The KEY distribution style puts all rows with the same key on the same node, and is the preferred distribution strategy for large fact tables. Considerations for this style are described in more detail in the following section. The ALL distribution places one copy of all the data on each node in the cluster, and works best for dimension table with less than 5 million rows. This ensures that joins will always occur locally for that table. A distribution style of EVEN performs a round robin row-by-row distribution of the data across the nodes, which results in perfectly even distribution of the data. This style is a good choice for large fact tables if there’s not a good KEY option.
Where EVEN distribution or KEY distribution place only a portion of a table's rows on each node, ALL distribution ensures that every row is collocated for every join that the table participates in. Dimension tables that don’t have a common join key with the Fact table are good candidates for a distribution style of ALL. Data loading will take longer and more storage will be used in your cluster, so carefully consider using this style with large tables.
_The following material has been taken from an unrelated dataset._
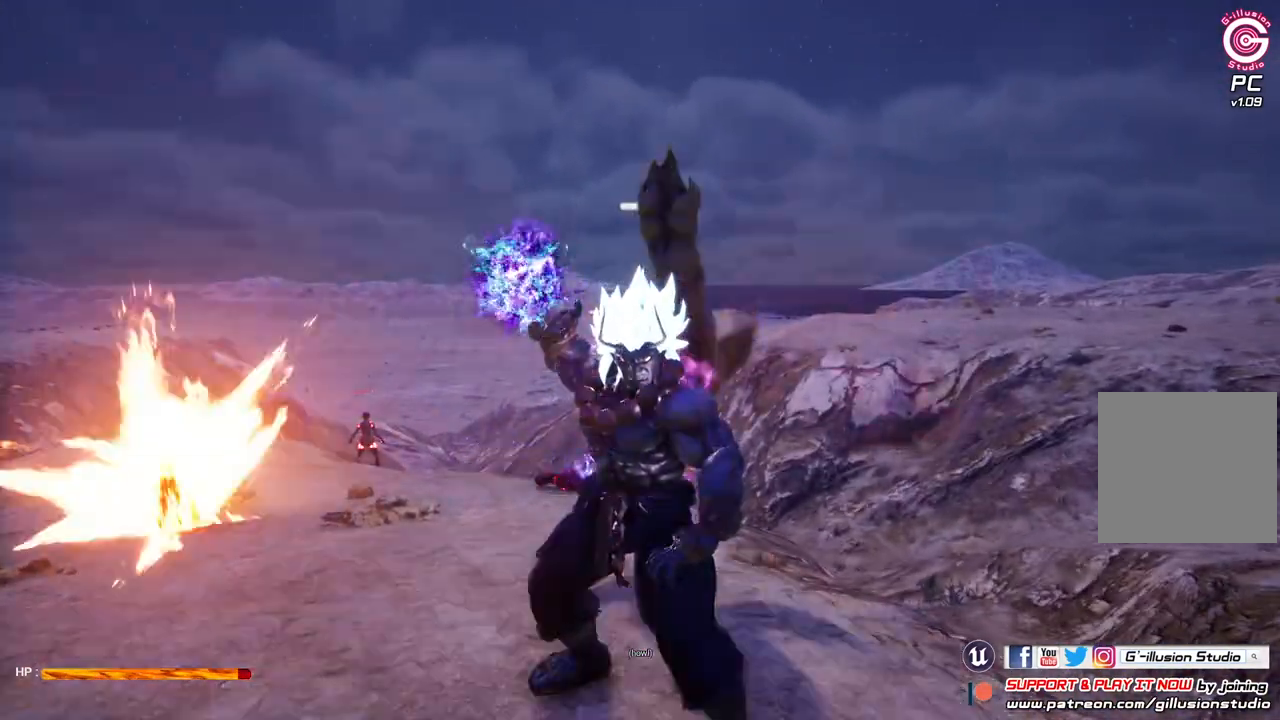
{"buttons": [], "left_stick": "center", "right_stick": "center", "events": []}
It is most appropriate for tables that are of moderate in size (for example, a few millions of rows rather than hundreds of millions of rows).
In most cases you should choose a distribution style of ALL for dimension table, and KEY or EVEN for fact tables. If you have a large table that you do not join or perform aggregates upon, then a distribution style of EVEN is appropriate (an example is a denormalized table that you don’t run aggregate queries against). You should also choose EVEN for a large table that does not meet the criteria for a distribution style of KEY (it has no useful columns that will evenly distribute data when used as a distribution key). The EVEN distribution places data round-robin on each node to ensure each node has the same amount of data.
Distribution Key
When using a distribution style of KEY for a table in Redshift, the key value is used to determine the node on which each table row is stored. That is for any table that uses a distribution style of key the rows with the same key value will be distributed to the same node. An important factor in Redshift database design is selecting good distribution keys for fact tables.
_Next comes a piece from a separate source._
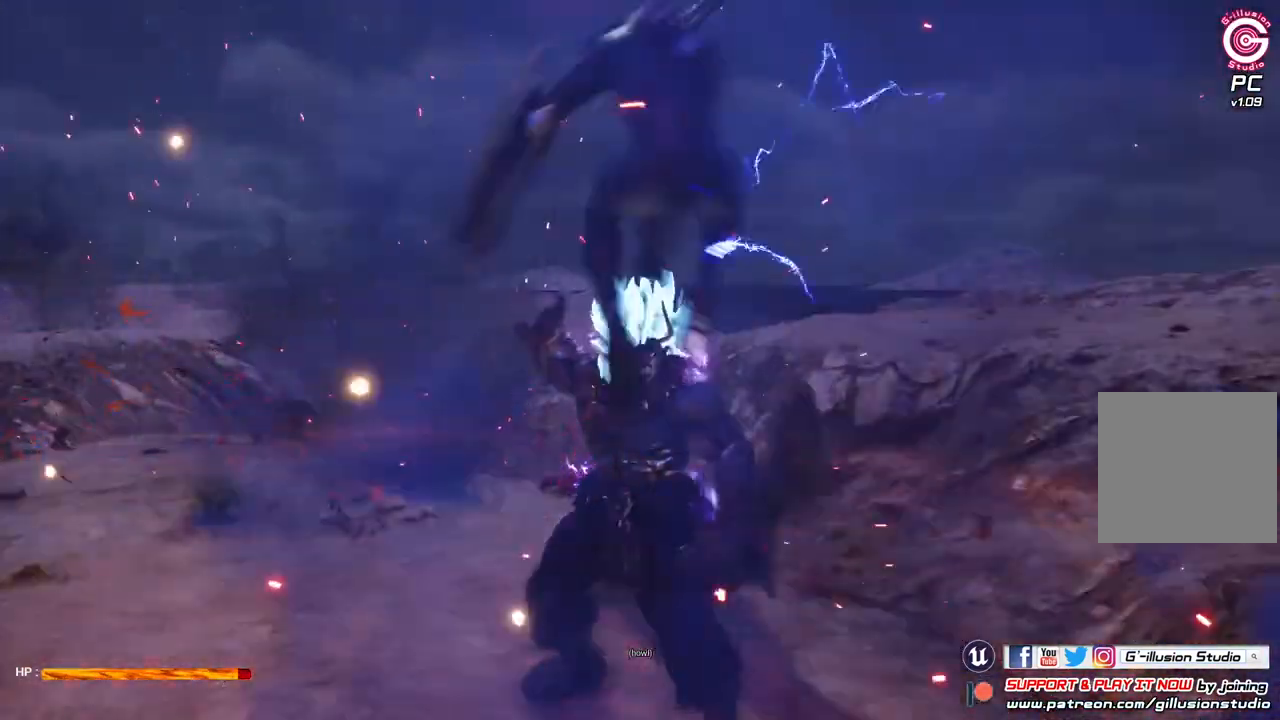
{"buttons": [], "left_stick": "center", "right_stick": "center", "events": []}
The data distribution is defined by using a distribution style of KEY, and defining a distribution key field in the create table DDL. The goal is to have data relatively evenly distributed across the compute nodes for a table, and where feasible, to have tables that join together use the same distribution key. When two tables are joined on their respective distribution keys, matching rows from both tables will reside on the same compute node. In this way, choosing join key as distribution key for related tables that are frequently joined minimizes the need to move data between compute nodes at run time. For star and snowflake schemes the fact table has a different foreign key for each dimension table. Generally, you should choose foreign key of the largest dimension that is frequently joined for your distribution key of your fact table, assuming that this gives relatively even data distribution. If it does not give relatively even distribution, then choose a different distribution key since uneven distribution is more costly to query performance than data movement. Amazon Redshift can perform more efficient joins and aggregations on tables with distribution keys defined rather than using a style of EVEN even if the distribution key is not the column used in the join predicate. You should therefore favor a distribution style of KEY on all dimension tables that don’t use a distribution style of ALL, unless there is no key that will provide even distribution.
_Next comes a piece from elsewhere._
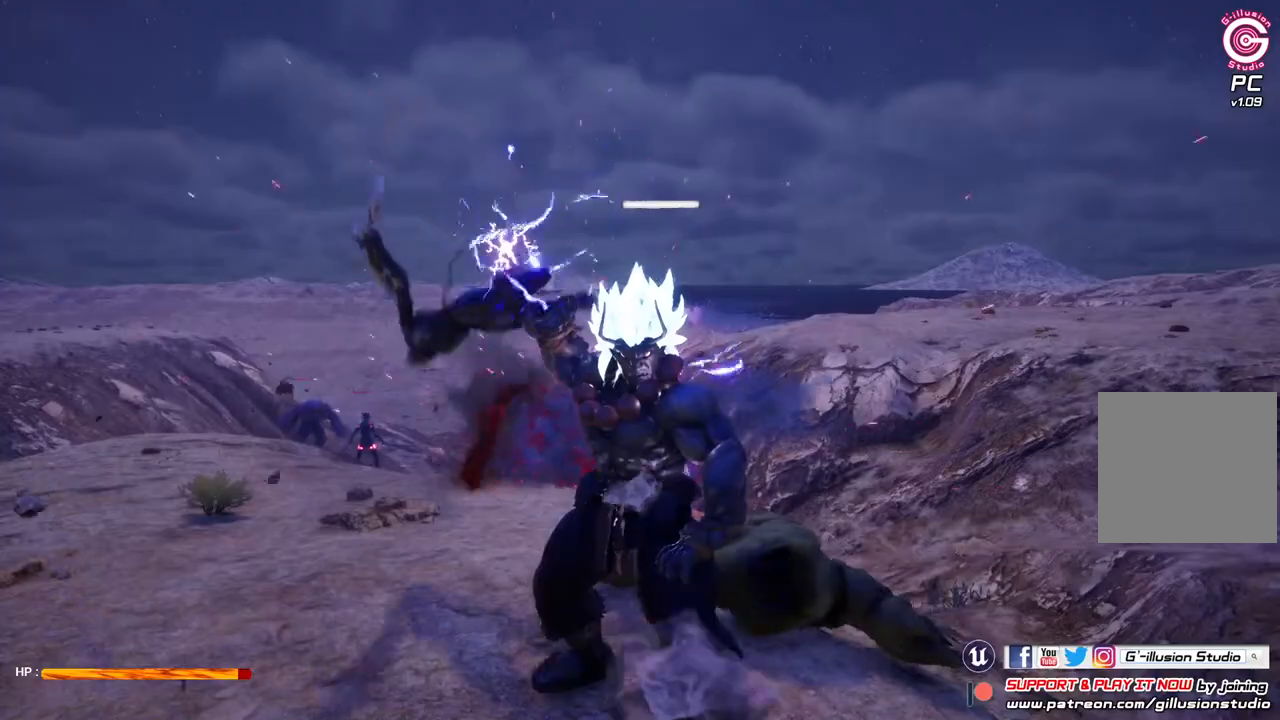
{"buttons": [], "left_stick": "center", "right_stick": "center", "events": []}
MicroStrategy, like any SQL application, transparently takes advantage of distribution keys defined on base tables. MicroStrategy recommends following Redshift recommended best practices when implementing the physical schema of the base tables.
For an explanation on how to obtain a list of recommended sort keys to optimize performance,
click here.
The SORTKEY definition in the create table DDL tells Redshift to place data on disk in the SORTKEY definition order (e.g. by order date then customer id). This helps the Redshift execution engine to scan the minimal number of blocks on disk to satisfy a query. A contrived example would be having an orders table with a single SORTKEY definition of order date, customer id. When Redshift executes a query that gets orders less than a given date for a particular customer, it knows when to stop getting data from disk since it knows when it has reached the last value that satisfies the query.
Data distribution across nodes can also be relevant in MicroStrategy when processing intermediate result sets as part of multi-pass data sets.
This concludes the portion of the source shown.